Qu'est ce que le Surréalisme (André Breton), dessin Le Viol (René Magritte)  Je ne vois pas la [femme] cachée dans la forêt

During the World War II occupation of Belgium, he remained in Brussels. He briefly adopted a colorful style in 1943-44, interlude known as his "Renoir Period", as a reaction to his feelings of alienation at the time of the occupation. In 1946, renouncing to the violence and pessimism of his earlier work, he signed the manifesto of "Surrealism in full sunlight."

In 1948, for his first solo exhibition at the Galerie du Faubourg in Paris, Magritte painted in six weeks forty paintings and gouaches in a provocative Fauve style, this will be his "Vache Period", of which no work will be sold in Paris. Irene Hamoir had these works bequeathed to the Museum of Brussels. During this time, Magritte produces fake Picassos, Braques and Chiricos at the initiative of his brother Paul Magritte and fellow Surrealist Marcel Marien, to whom had devolved the task of selling the forgeries. At the end of 1948, he returned to the style and themes of his pre-war Surrealist art.

Le Premier Jour (1943) - René Magritte   Le Stropiat (1948) - René Magritte

Alexander Iolas, who became Magritte's principal dealer in the United States, successfully exhibits the artist's work in New York. Iolas then suggests that Magritte forget Renoir and focus his output on images which overwhelmingly appealed to the public, like Treasure Island.

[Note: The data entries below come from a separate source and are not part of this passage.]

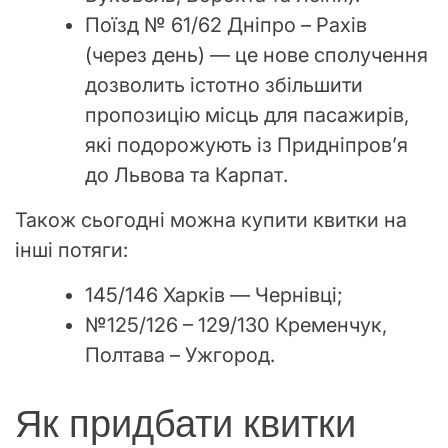
Поїзд № 61/62 Дніпро – Рахів
(через день) — це нове сполучення
дозволить істотно збільшити
пропозицію місць для пасажирів,
які подорожують із Придніпров’я
до Львова та Карпат.
Також сьогодні можна купити квитки на
інші потяги:
145/146 Харків — Чернівці;
№125/126 – 129/130 Кременчук,
Полтава – Ужгород.
Як придбати квитки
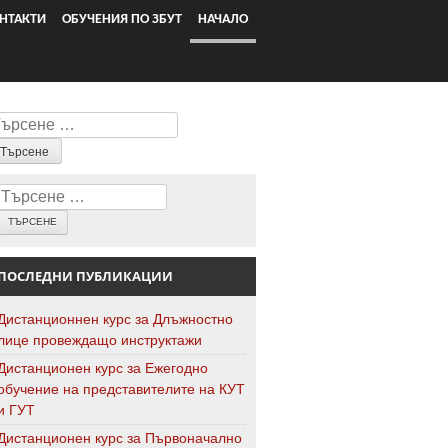
НТАКТИ
ОБУЧЕНИЯ ПО ЗБУТ
НАЧАЛО
ърсене
Търсене
ПОСЛЕДНИ ПУБЛИКАЦИИ
Дистанционнен курс за Длъжностно
лице провеждащо инструктажи
Дистанционен курс за Ежегодно
обучение на представителите на КУТ
и ГУТ
Дистанционен курс за Първоначално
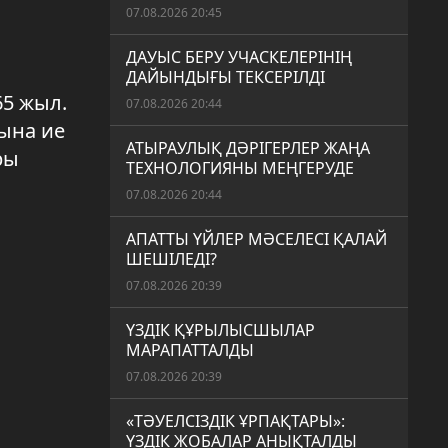
07.08.2026 20:45
ДАУЫС БЕРУ УЧАСКЕЛЕРІНІҢ
ДАЙЫНДЫҒЫ ТЕКСЕРІЛДІ
5 жыл.
07.08.2026 20:44
тына ие
АТЫРАУЛЫҚ ДӘРІГЕРЛЕР ЖАҢА
ры
ТЕХНОЛОГИЯНЫ МЕҢГЕРУДЕ
07.08.2026 20:44
АПАТТЫ ҮЙЛЕР МӘСЕЛЕСІ ҚАЛАЙ
ШЕШІЛЕДІ?
07.08.2026 20:39
ҮЗДІК ҚҰРЫЛЫСШЫЛАР
МАРАПАТТАЛДЫ
07.08.2026 20:39
«ТӘУЕЛСІЗДІК ҰРПАҚТАРЫ»:
ҮЗДІК ЖОБАЛАР АНЫҚТАЛДЫ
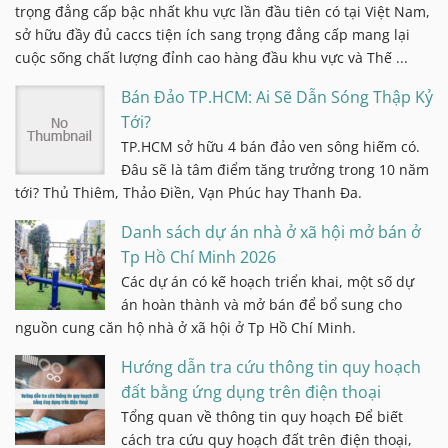
trọng đẳng cấp bậc nhất khu vực lần đầu tiên có tại Việt Nam,
sở hữu đầy đủ caccs tiện ích sang trọng đẳng cấp mang lại
cuộc sống chất lượng đỉnh cao hàng đầu khu vực và Thế ...
Bán Đảo TP.HCM: Ai Sẽ Dẫn Sóng Thập Kỷ
Tới?
TP.HCM sở hữu 4 bán đảo ven sông hiếm có.
Đâu sẽ là tâm điểm tăng trưởng trong 10 năm
tới? Thủ Thiêm, Thảo Điền, Vạn Phúc hay Thanh Đa.
Danh sách dự án nhà ở xã hội mở bán ở
Tp Hồ Chí Minh 2026
Các dự án có kế hoạch triển khai, một số dự
án hoàn thành và mở bán để bổ sung cho
nguồn cung căn hộ nhà ở xã hội ở Tp Hồ Chí Minh.
Hướng dẫn tra cứu thông tin quy hoạch
đất bằng ứng dụng trên điện thoại
Tổng quan về thông tin quy hoạch Để biết
cách tra cứu quy hoạch đất trên điện thoại,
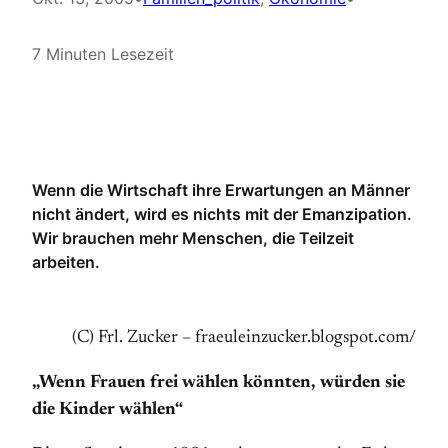
7 Minuten Lesezeit
Wenn die Wirtschaft ihre Erwartungen an Männer
nicht ändert, wird es nichts mit der Emanzipation.
Wir brauchen mehr Menschen, die Teilzeit
arbeiten.
(C) Frl. Zucker – fraeuleinzucker.blogspot.com/
„Wenn Frauen frei wählen könnten, würden sie
die Kinder wählen“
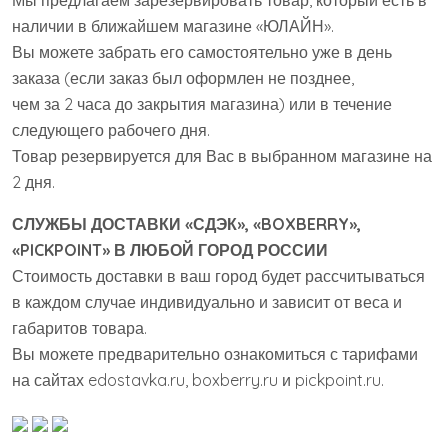
Мы предлагаем зарезервировать товар, который есть в
наличии в ближайшем магазине «ЮЛАЙН».
Вы можете забрать его самостоятельно уже в день
заказа (если заказ был оформлен не позднее,
чем за 2 часа до закрытия магазина) или в течение
следующего рабочего дня.
Товар резервируется для Вас в выбранном магазине на
2 дня.
СЛУЖБЫ ДОСТАВКИ «СДЭК», «BOXBERRY»,
«PICKPOINT» В ЛЮБОЙ ГОРОД РОССИИ
Стоимость доставки в ваш город будет рассчитываться
в каждом случае индивидуально и зависит от веса и
габаритов товара.
Вы можете предварительно ознакомиться с тарифами
на сайтах edostavka.ru, boxberry.ru и pickpoint.ru.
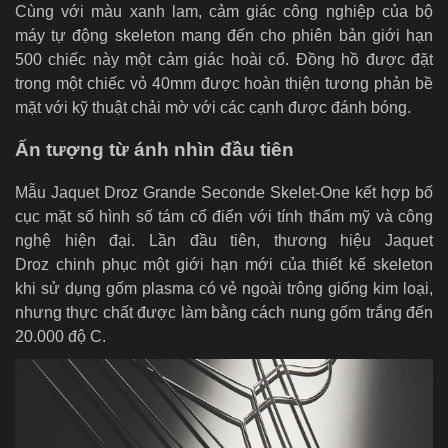
Cùng với màu xanh lam, cảm giác công nghiệp của bộ
máy tự động skeleton mang đến cho phiên bản giới hạn
500 chiếc này một cảm giác hoài cổ. Đồng hồ được đặt
trong một chiếc vỏ 40mm được hoàn thiện tương phản bề
mặt với kỹ thuật chải mờ với các cạnh được đánh bóng.
Ấn tượng từ ánh nhìn đầu tiên
Mẫu Jaquet Droz Grande Seconde Skelet-One kết hợp bố
cục mặt số hình số tám cổ điển với tính thẩm mỹ và công
nghệ hiện đại. Lần đầu tiên, thương hiệu Jaquet
Droz chinh phục một giới hạn mới của thiết kế skeleton
khi
sử dụng gốm plasma có vẻ ngoài trông giống kim loại,
nhưng thực chất được làm bằng cách nung gốm trắng đến
20.000 độ C.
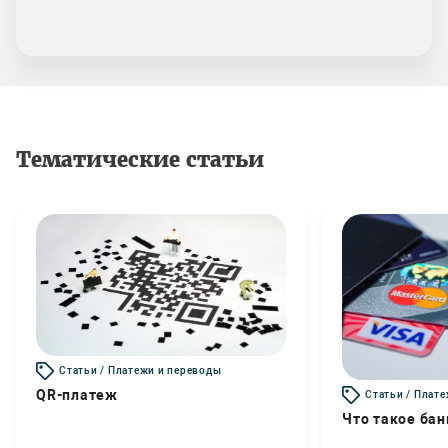
Тематические статьи
Статьи / Платежи и переводы
QR-платеж
Статьи / Плат
Что такое бан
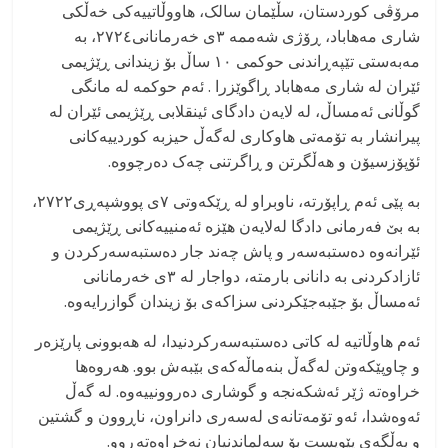
مرۆڤی کوردستان، سڵێمان سالک، هاووڵاتییەکی خەڵکی
شاری مەهاباد، ڕۆژی شەممە ٣ی خەرمانانی٢٧٢٤، بە
مەبەستی تێپەڕاندنی حوکمی ١٠ ساڵ بۆ زیندانی ڕێژیمی
ئێران لە شاری مەهاباد ڕاگوێزرا . ئەم حوکمە لە مانگی
گوڵانی ئەمساڵ، لە لایەن دادگای ئینقلابی ڕێژیمی ئێران لە
پیرانشار بە تۆمەتی هاوکاری لەگەڵ حیزبە کوردییەکانی
ئۆپۆزسیۆن و هەڵگرتن و ڕاگرتنی چەک دەرچووە.
بە پێی ئەم ڕاپۆرتە، ناوبراو لە ڕێکەوتی ٧ی پووشپەڕی٢٧٢٢،
بە بێ فەرمانی دادگا لەلایەن هێزە ئەمنییەکانی ڕێژیمی
ئێرانەوە دەستبەسەر و پاش چەند جار دەستبەسەرکردن و
ئازادکردنی بە دانانی بارمتە، دواجار لە ٣ی خەرمانانی
ئەمساڵ بۆ جێبەجێکردنی سزاکەی بۆ زیندان گوازرایەوە.
ئەم هاوڵاتیە لە کاتی دەستبەسەرکردنیدا، له هەبوونی پارێزەر
و چاوپێکەوتن لەگەڵ بنەماڵەکەی بێبەش بوو. هەروەها
خراوەتە ژێر ئەشکەنجە و گوشاری دەروونییەوە. لە گەڵ
ئەوەشدا، ئەو تۆمەتانەی لەسەری دانراون، ناڕوون و گشتین
و بەڵگەی پێویست بۆ سەلماندنیان نەخراوەتەڕوو.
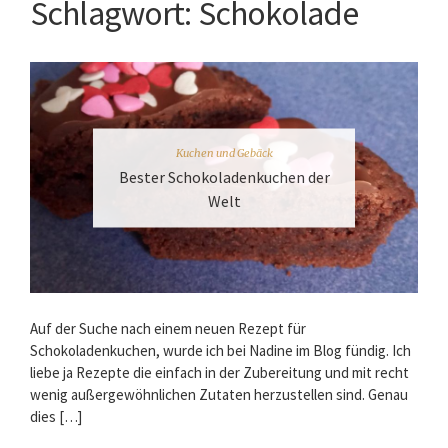
Schlagwort:
Schokolade
Kuchen und Gebäck
Bester Schokoladenkuchen der
Welt
Auf der Suche nach einem neuen Rezept für
Schokoladenkuchen, wurde ich bei Nadine im Blog fündig. Ich
liebe ja Rezepte die einfach in der Zubereitung und mit recht
wenig außergewöhnlichen Zutaten herzustellen sind. Genau
dies […]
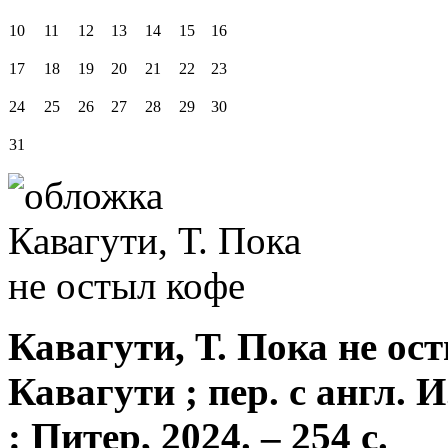
10
11
12
13
14
15
16
17
18
19
20
21
22
23
24
25
26
27
28
29
30
31
Кавагути, Т. Пока не ост
Кавагути ; пер. с англ. 
: Питер, 2024. – 254 с.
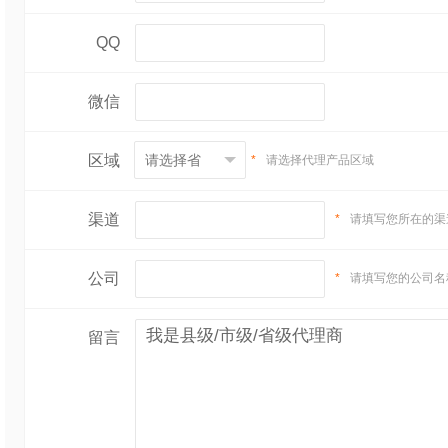
QQ
微信
区域
*
请选择代理产品区域
渠道
*
请填写您所在的渠
公司
*
请填写您的公司名
留言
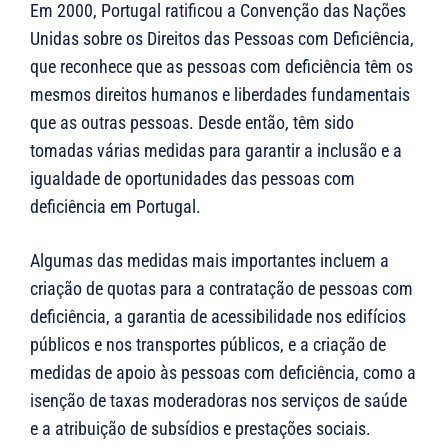
Em 2000, Portugal ratificou a Convenção das Nações
Unidas sobre os Direitos das Pessoas com Deficiência,
que reconhece que as pessoas com deficiência têm os
mesmos direitos humanos e liberdades fundamentais
que as outras pessoas. Desde então, têm sido
tomadas várias medidas para garantir a inclusão e a
igualdade de oportunidades das pessoas com
deficiência em Portugal.
Algumas das medidas mais importantes incluem a
criação de quotas para a contratação de pessoas com
deficiência, a garantia de acessibilidade nos edifícios
públicos e nos transportes públicos, e a criação de
medidas de apoio às pessoas com deficiência, como a
isenção de taxas moderadoras nos serviços de saúde
e a atribuição de subsídios e prestações sociais.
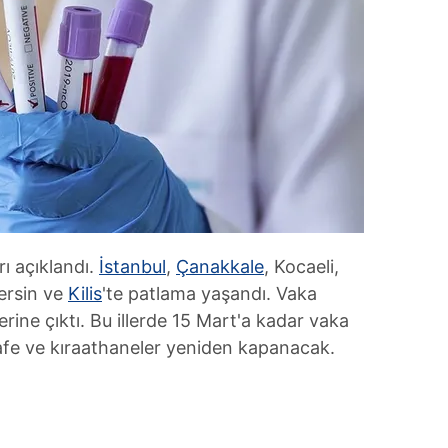
ı açıklandı.
İstanbul
,
Çanakkale
, Kocaeli,
ersin ve
Kilis
'te patlama yaşandı. Vaka
erine çıktı. Bu illerde 15 Mart'a kadar vaka
afe ve kıraathaneler yeniden kapanacak.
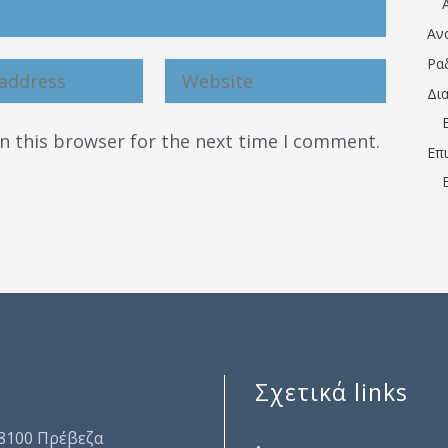
Αν
Ρα
Δι
n this browser for the next time I comment.
Επ
Σχετικά links
.
48100 Πρέβεζα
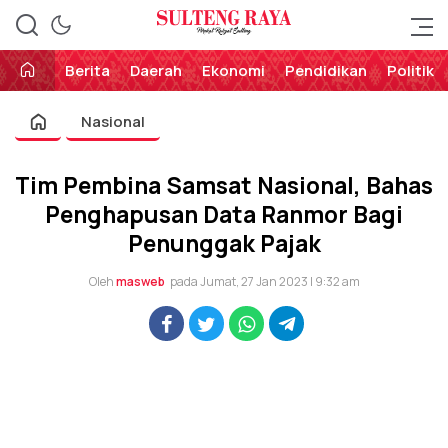
Perekat Rakyat Sulteng
Sulteng Raya
Berita
Daerah
Ekonomi
Pendidikan
Politik
Nasional
Tim Pembina Samsat Nasional, Bahas
Penghapusan Data Ranmor Bagi
Penunggak Pajak
Oleh
masweb
pada Jumat, 27 Jan 2023 | 9:32 am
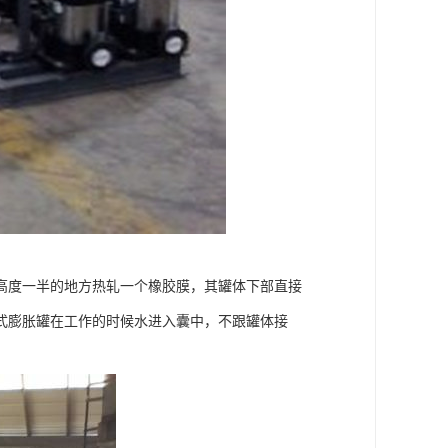
高度一半的地方热轧一个橡胶膜，其罐体下部直接
式膨胀罐在工作的时候水进入囊中，不跟罐体接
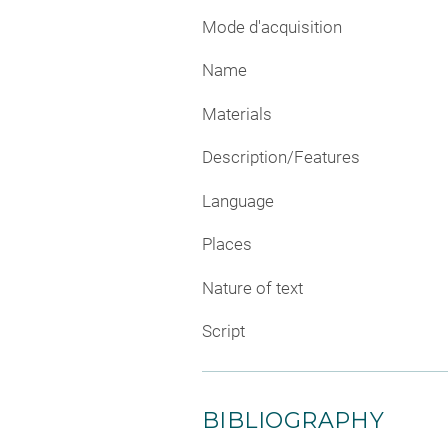
Mode d'acquisition
Name
Materials
Description/Features
Language
Places
Nature of text
Script
BIBLIOGRAPHY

Obligated to come to terms with the necessities of life, Magritte creats new combinations out of old images.

From 1952 to 1953, Magritte realizes the Enchanted Domain a eight panels wall decoration for the Casino of Knokke.

Magritte died of pancreatic cancer on Aug. 15, 1967 in his own bed, aged 68, and was buried in the cemetery of Schaerbeek in Brussels.

Popular interest in Magritte's work rose considerably in the 1960s, and his imagery has influenced pop art, minimalism and conceptual.